We designed the battery of questions with input from experts in ML (co-authors JP and YZ), human-centered design (co-authors MRT, NCB, and PD), psychiatry (co-author AH), and the author of the original survey from which the questions were adapted (Khullar et al.). The survey questions also underwent two rounds of pilot testing to improve the comprehensibility of the questions and understand the amount of time needed to complete the questionnaire. The question/answer design was optimized, and pilot tested for both desktop and mobile (i.e., smartphone) completion to ensure those with different device access or preferences could participate in the study.
Participants
All participants were recruited from Prolific’s survey sampling panel and were verified users who have agreed to participate in research studies via the Prolific website. Our sample included those 18 years or older, residing in the U.S., with the ability to speak and read English. We recruited a sample representative of the adult U.S. population in terms of age, race, and gender, according to the U.S. Census. We initially recruited 530 survey respondents, of whom 30 did not begin the survey after reading the informed consent document, resulting in a total of 500 respondents. All 500 respondents finished the survey (zero incomplete responses) over a median time of 15 minutes and 24 seconds.
Data Collection
Our team designed and programmed the questionnaire using the Qualtrics XM platform. Participants received an invitation to participate in the questionnaire through Prolific then began the questionnaire by clicking on a secure, anonymous link to Qualtrics. Participants could complete the survey using any smartphone, tablet, or computer, provided they had an Internet connection. Prior to beginning the survey, participants read an information sheet and consented to participate in this specific study. Participants then completed the questionnaire.
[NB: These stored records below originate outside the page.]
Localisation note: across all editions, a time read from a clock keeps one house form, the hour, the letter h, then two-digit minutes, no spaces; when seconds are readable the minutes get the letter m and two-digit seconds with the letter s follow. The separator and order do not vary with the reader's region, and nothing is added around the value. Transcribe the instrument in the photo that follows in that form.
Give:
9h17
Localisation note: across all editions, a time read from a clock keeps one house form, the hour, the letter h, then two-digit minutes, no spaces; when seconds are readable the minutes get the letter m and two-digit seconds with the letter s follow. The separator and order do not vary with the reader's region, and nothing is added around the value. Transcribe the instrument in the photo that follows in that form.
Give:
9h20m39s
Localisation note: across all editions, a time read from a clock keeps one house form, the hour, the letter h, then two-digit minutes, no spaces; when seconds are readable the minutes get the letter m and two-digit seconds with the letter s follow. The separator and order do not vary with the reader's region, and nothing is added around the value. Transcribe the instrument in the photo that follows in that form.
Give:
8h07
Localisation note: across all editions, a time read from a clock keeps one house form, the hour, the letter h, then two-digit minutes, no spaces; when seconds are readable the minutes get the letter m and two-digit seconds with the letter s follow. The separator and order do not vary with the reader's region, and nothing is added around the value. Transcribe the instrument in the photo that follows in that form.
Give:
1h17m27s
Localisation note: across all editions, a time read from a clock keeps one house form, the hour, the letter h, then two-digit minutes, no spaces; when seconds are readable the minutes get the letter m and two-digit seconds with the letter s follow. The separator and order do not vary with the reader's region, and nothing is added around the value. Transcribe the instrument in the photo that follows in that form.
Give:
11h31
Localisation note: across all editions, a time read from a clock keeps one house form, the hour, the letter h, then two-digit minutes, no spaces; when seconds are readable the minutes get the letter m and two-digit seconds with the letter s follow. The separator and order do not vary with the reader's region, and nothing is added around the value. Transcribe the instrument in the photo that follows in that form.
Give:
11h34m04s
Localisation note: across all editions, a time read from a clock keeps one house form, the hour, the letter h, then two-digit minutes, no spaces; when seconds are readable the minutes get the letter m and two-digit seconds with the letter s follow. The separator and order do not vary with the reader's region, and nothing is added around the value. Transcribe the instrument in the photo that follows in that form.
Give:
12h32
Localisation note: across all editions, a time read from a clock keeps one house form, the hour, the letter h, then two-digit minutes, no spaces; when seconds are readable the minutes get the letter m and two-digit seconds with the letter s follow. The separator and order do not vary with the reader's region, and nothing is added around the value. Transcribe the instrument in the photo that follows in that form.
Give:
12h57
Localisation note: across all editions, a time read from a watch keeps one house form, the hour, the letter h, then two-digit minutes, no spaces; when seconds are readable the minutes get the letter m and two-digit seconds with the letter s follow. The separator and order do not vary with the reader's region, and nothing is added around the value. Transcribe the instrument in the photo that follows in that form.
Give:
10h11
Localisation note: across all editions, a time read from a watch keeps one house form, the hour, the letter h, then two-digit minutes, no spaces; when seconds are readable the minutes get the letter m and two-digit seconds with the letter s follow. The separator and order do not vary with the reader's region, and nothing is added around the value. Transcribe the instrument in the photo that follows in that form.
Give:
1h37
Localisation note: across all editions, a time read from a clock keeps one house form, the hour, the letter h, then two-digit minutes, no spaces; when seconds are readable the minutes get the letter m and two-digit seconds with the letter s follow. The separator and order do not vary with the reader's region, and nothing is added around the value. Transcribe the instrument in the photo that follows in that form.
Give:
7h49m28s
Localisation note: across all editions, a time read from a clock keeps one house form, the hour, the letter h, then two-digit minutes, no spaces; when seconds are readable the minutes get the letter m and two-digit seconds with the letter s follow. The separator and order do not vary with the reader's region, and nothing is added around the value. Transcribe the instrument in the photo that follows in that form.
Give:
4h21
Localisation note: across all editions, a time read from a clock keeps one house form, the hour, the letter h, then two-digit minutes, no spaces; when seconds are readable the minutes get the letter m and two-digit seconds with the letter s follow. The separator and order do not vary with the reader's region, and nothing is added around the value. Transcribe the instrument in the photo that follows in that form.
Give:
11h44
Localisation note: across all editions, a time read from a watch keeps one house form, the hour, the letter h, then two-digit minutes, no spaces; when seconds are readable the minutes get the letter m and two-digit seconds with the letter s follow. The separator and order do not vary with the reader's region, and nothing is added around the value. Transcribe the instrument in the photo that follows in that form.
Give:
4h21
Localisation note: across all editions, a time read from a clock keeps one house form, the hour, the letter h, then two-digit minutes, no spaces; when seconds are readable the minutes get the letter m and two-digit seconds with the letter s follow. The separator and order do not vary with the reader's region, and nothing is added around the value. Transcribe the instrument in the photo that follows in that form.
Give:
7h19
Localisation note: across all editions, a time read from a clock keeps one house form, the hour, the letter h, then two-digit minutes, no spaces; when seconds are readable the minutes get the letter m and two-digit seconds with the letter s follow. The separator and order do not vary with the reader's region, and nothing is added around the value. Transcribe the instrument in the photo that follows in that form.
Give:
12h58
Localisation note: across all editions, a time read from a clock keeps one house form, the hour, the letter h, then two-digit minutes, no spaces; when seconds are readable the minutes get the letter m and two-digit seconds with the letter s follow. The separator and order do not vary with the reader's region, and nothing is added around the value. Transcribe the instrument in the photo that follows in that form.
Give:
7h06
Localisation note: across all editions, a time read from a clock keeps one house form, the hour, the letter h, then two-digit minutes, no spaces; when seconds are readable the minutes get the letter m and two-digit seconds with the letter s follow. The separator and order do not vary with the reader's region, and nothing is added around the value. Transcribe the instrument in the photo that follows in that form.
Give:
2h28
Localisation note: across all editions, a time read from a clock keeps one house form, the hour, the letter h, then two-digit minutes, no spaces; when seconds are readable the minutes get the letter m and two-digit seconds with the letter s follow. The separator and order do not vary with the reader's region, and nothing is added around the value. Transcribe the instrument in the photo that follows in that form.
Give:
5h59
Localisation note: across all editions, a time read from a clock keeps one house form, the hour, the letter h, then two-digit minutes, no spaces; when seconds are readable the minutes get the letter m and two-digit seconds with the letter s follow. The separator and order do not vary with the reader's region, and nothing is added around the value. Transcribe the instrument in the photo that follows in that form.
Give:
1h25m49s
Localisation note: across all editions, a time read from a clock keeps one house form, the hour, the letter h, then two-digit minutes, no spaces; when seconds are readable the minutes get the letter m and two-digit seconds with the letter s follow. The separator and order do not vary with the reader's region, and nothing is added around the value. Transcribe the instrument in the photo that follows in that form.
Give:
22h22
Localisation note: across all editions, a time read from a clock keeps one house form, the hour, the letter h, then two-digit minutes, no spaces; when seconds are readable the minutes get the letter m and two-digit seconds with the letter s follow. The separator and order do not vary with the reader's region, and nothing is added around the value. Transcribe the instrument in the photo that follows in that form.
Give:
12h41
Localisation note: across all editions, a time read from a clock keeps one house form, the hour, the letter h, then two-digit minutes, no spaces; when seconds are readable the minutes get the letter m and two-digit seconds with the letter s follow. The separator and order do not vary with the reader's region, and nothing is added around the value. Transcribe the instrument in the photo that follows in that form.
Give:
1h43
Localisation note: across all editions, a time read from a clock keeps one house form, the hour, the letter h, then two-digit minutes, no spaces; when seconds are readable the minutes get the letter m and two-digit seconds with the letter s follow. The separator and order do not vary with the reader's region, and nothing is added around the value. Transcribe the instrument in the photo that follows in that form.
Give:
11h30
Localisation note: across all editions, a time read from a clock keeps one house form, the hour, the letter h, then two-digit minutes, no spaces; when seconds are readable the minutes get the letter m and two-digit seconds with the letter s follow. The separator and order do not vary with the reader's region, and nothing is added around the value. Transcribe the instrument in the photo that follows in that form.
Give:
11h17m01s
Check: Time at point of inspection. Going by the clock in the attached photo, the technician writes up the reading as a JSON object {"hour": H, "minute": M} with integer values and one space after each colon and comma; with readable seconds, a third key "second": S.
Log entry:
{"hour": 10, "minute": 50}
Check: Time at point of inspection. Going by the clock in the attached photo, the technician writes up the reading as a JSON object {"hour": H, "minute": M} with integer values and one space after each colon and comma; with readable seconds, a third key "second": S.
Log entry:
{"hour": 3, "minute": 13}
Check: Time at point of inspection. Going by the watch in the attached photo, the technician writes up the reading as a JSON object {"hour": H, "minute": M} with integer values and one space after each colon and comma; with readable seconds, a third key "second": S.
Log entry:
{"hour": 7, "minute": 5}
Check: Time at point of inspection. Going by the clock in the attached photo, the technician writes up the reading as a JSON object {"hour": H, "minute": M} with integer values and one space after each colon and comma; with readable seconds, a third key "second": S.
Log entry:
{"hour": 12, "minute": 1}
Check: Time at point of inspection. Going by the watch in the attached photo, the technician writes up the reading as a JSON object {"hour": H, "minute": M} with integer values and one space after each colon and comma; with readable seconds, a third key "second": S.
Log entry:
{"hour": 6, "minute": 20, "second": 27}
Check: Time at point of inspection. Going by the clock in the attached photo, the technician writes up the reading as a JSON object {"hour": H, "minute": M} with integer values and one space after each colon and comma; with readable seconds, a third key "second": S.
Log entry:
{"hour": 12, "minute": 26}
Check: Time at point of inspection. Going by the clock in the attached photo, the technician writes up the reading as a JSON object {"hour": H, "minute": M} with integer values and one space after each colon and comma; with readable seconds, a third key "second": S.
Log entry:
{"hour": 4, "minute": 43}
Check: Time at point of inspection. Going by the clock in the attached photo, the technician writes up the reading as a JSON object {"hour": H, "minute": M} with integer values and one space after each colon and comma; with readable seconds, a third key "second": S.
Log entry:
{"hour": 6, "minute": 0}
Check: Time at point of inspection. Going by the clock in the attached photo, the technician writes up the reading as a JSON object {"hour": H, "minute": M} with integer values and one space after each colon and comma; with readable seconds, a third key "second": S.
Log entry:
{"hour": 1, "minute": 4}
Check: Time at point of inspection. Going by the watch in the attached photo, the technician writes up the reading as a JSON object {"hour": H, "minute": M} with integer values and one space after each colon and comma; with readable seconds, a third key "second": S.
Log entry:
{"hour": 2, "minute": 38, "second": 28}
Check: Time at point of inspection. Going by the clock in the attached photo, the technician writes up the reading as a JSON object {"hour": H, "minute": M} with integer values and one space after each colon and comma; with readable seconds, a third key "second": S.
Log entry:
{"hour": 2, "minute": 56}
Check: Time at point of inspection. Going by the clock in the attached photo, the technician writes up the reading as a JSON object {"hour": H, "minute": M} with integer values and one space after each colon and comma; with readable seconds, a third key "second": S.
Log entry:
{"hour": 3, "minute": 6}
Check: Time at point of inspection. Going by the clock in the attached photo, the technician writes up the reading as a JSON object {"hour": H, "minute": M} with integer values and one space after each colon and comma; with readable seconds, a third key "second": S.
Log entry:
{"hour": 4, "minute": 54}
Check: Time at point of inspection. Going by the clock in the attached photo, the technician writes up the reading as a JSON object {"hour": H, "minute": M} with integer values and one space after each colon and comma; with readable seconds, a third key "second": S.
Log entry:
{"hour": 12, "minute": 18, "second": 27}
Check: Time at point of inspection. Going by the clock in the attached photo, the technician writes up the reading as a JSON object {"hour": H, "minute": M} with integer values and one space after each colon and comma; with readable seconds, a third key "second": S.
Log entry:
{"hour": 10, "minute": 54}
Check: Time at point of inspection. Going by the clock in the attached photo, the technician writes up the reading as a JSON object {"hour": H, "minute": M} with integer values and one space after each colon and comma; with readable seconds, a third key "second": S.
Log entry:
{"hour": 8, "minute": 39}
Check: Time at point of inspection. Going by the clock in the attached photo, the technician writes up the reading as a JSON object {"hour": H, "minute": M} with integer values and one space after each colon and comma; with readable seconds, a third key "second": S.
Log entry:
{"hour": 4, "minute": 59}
There was no time limit for how long participants had to finish the questionnaire, and they had the ability to stop and come back to complete the questionnaire at a later time. Participants had the ability to discontinue the survey at any time. Participants who completed the full questionnaire were compensated at an hourly rate of $13.60 based on Prolific’s policies.
Data Analysis
Quantitative Analysis
The first level of analysis involved assessing descriptive statistics to understand trends in participant perceptions and values. We also selected an outcome of interest (perceived benefit of AI for mental health), and calculated a logistic regression model to better understand if perceived benefits may differ by socio-demographic factors, specifically age, gender, race, education, financial resources, mental health history, and self-rated health literacy.40. The alpha value for all analyses was set at 0.05, and R version 4.2.1 (R Foundation for Statistical Computing, Vienna, Austria, 2022) was utilized. An analysis of a subset of this data (only those reporting female sex at birth) related to differences in perspectives based on pregnancy history has been reported in a separate manuscript.61
Qualitative Analysis
We analyzed free text responses using inductive thematic analysis and the constant comparative process. One analyst (Author PD) initially reviewed the codes and created a draft codebook. Free text responses to the two open-ended questions were analyzed using a singular coding scheme. A second analyst then used the coding scheme to independently dual code each free text response (ZR). The analysts met with a third team member to resolve discrepancies (NB), coding via consensus, and updating the codebook throughout the discussion. Once detailed codes had been developed, and 50% of the initial coding was completed, the team completed axial coding, coming up with higher level summary themes to describe themes patterns in the detailed codes.